Five-Year SEQUOIA Data Show Zanubrutinib’s Durable Survival, Disease Control in High-Risk CLL/SLL

Zanubrutinib demonstrated strong, sustained efficacy in high-risk (17p deletion) treatment-naïve chronic lymphocytic leukemia (CLL)/small lymphocytic leukemia (SLL), according to the results of a 5-year follow-up in arm C of the phase 3 SEQUOIA study. The progression-free survival (PFS) benefit in this arm was consistent with that observed in the randomized cohort of patients without del(17p) (arm A), with stable safety, validating the Bruton tyrosine kinase inhibitor’s value as a frontline choice for patients with CLL/SLL, regardless of del(17p) status. Constantine Tam, MD, of Alfred Hospital and Monash University, presented the updated findings from arm C, assessed as of April 30, 2024, at the 2025 ASCO Annual Meeting.

“For the first time, we’re showing that for patients with or without 17p deletion, they’re doing just as well with the same therapy,” Dr. Tam told Blood Cancers Today, in an interview.

Arm C is a nonrandomized cohort of 111 SEQUOIA participants with del(17p) CLL/SLL who enrolled between February 2018 and March 2019 and received zanubrutinib monotherapy until either unacceptable toxicity or disease progression. Per Tam, it represents the “largest cohort of uniformly treated patients with del(17p).”

The median age of participants in arm C was 71 years (range, 42-87 years). Most (67 patients, 60%) had unmutated immunoglobulin heavy-chain variable region gene (IGHV) disease, and 47 (42%) harbored both del(17p) and a TP53 mutation. Although unmutated IGHV, del(17p), and TP53 mutations are each independent poor prognostic markers in CLL/SLL associated with aggressive, difficult-to-treat disease, at a median follow-up of 65.8 months (range, 5-75 months), the median PFS was not reached. The estimated 60-month PFS rate was 72.2% (62.4%-79.8%), or 73.0% (63.3%-80.6%) when adjusted for COVID-19.

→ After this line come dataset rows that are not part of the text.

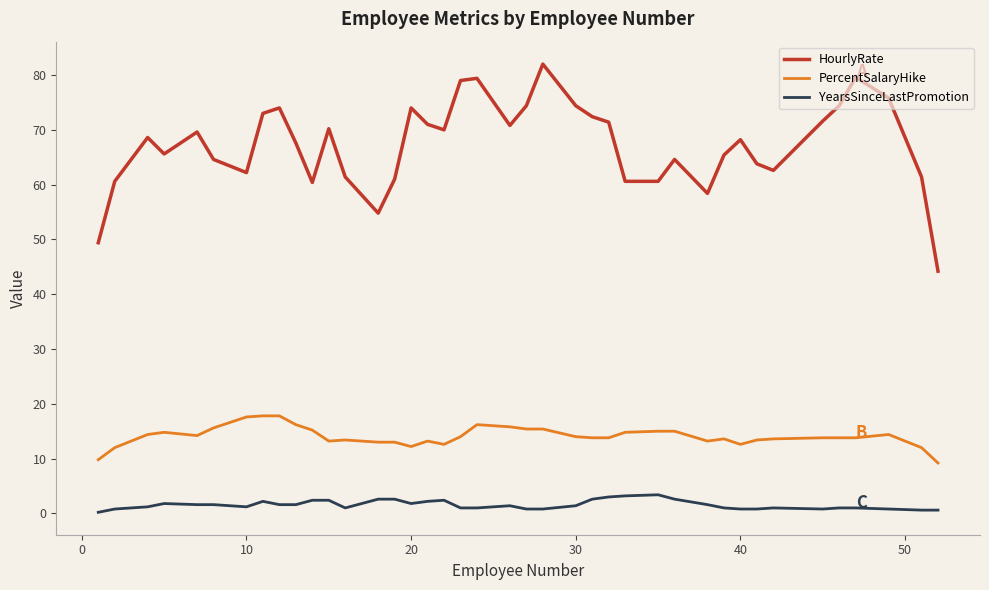

Rank the series by their maximum value, from highest to lowest.

HourlyRate, PercentSalaryHike, YearsSinceLastPromotion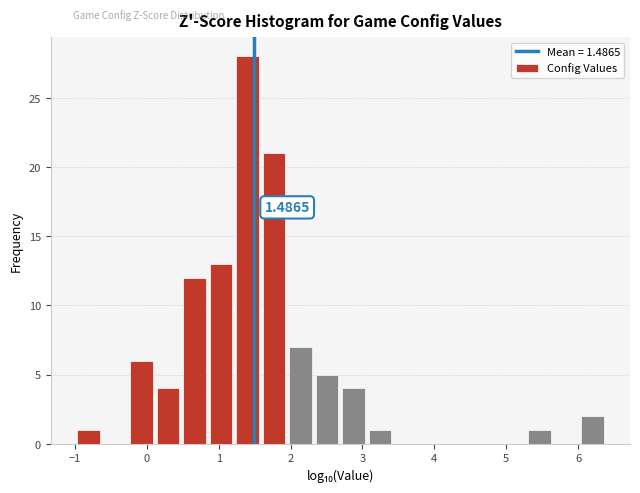

Around what value on the x-axis is the tallest bar? Give the approximate position of its centre, as read against the axis.

1.4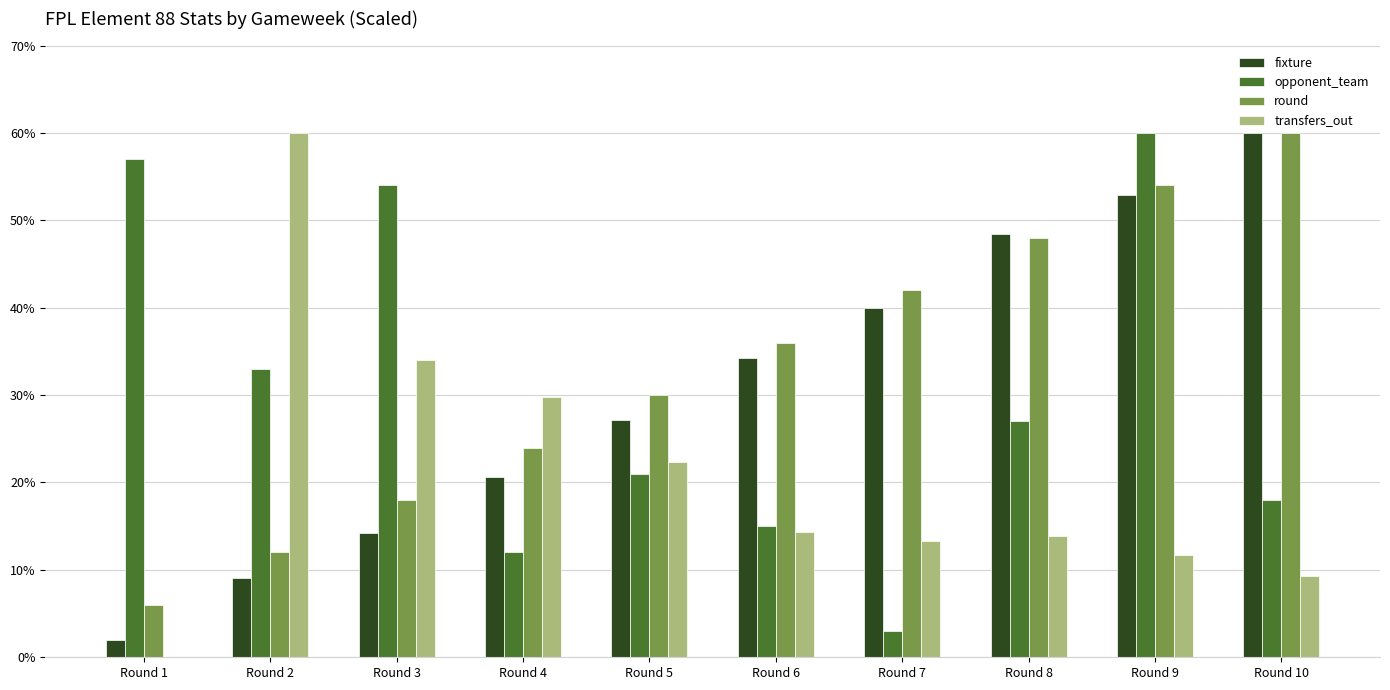

What is the average value of the opponent_team series?

30.0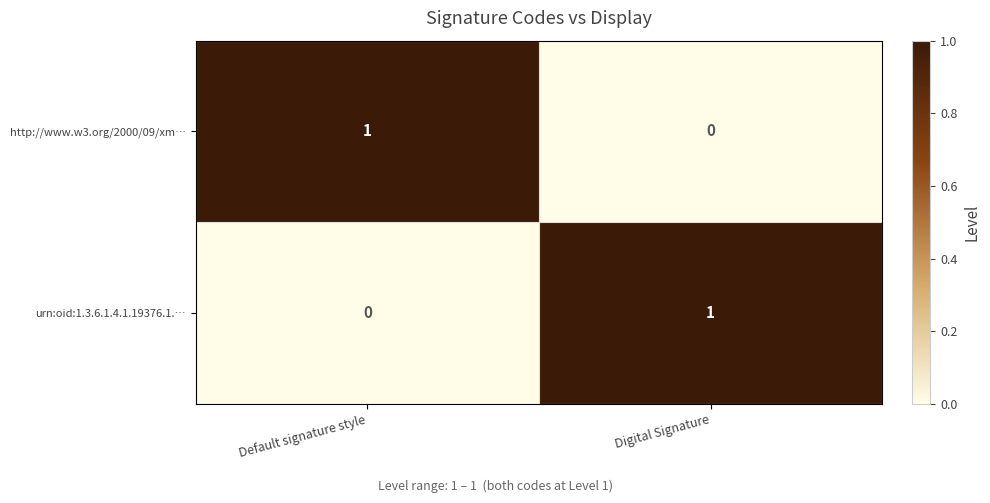

Is the value of urn:oid:1.3.6.1.4.1.19376.1.… at Digital Signature greater than the value of http://www.w3.org/2000/09/xm… at Digital Signature?

Yes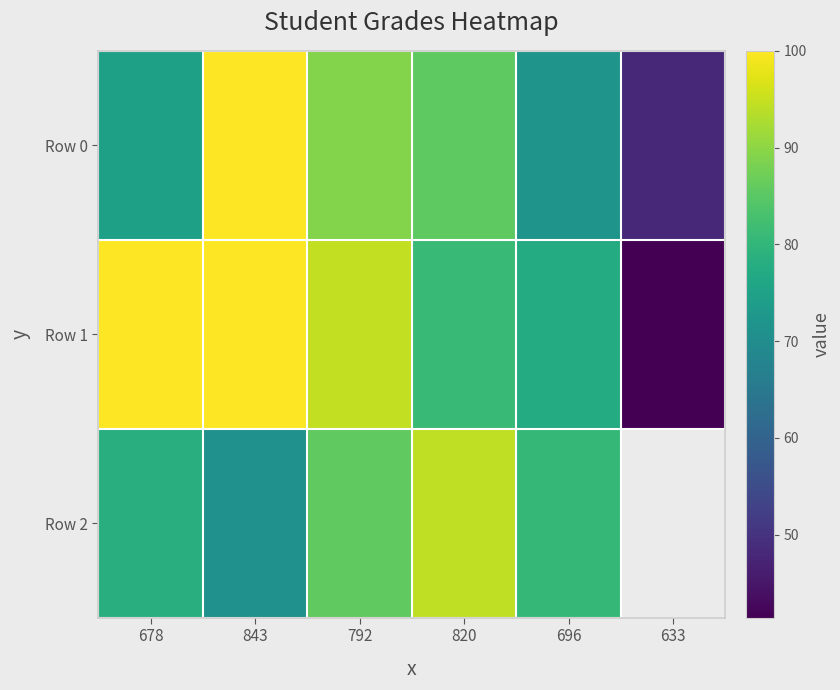

What is the minimum value for Row 1?

41.4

In arm A, five-year follow-up data demonstrated a similarly durable PFS benefit in patients with CLL/SLL without del(17p) who received single-agent zanubrutinib. The estimated 54- and 60-month PFS rates in arm A were 80% and 76%, respectively.

Median overall survival (OS) was also not reached in arm C, further solidifying the durability of zanubrutinib’s survival and disease control benefit. There, the estimated 60-month OS rate was 85.1% (76.9%-90.6%), or 87.0% (79.0%-92.1%) when adjusted for COVID-19.

Overall, nearly all participants responded positively to zanubrutinib (overall response rate, 97.3%), and 18.2% achieved deep remission, based on the study’s complete response/complete response with incomplete hematologic recovery rate of 18.2%. Zanubrutinib was ongoing in 62.2% of patients at the cutoff date.

No new safety signals emerged with longer-term follow-up. Adverse events (AEs; 17.1%) and disease progression (15.3%) were the most common causes of treatment discontinuation. The top three key AEs of interest (AEIs) included any-grade infection (82%), bleeding (60%), and neutropenia (19%). Infection (33%), neutropenia (16%), and hypertension (8%) were the three most frequently reported grade 3 and above AEIs.

“These are all real-world patients [who are] older and have comorbidities and who are not chemotherapy fit. Despite being older and unfit and having 17p deletion. They are having excellent survival and progression-free survival,” Tam said in the interview.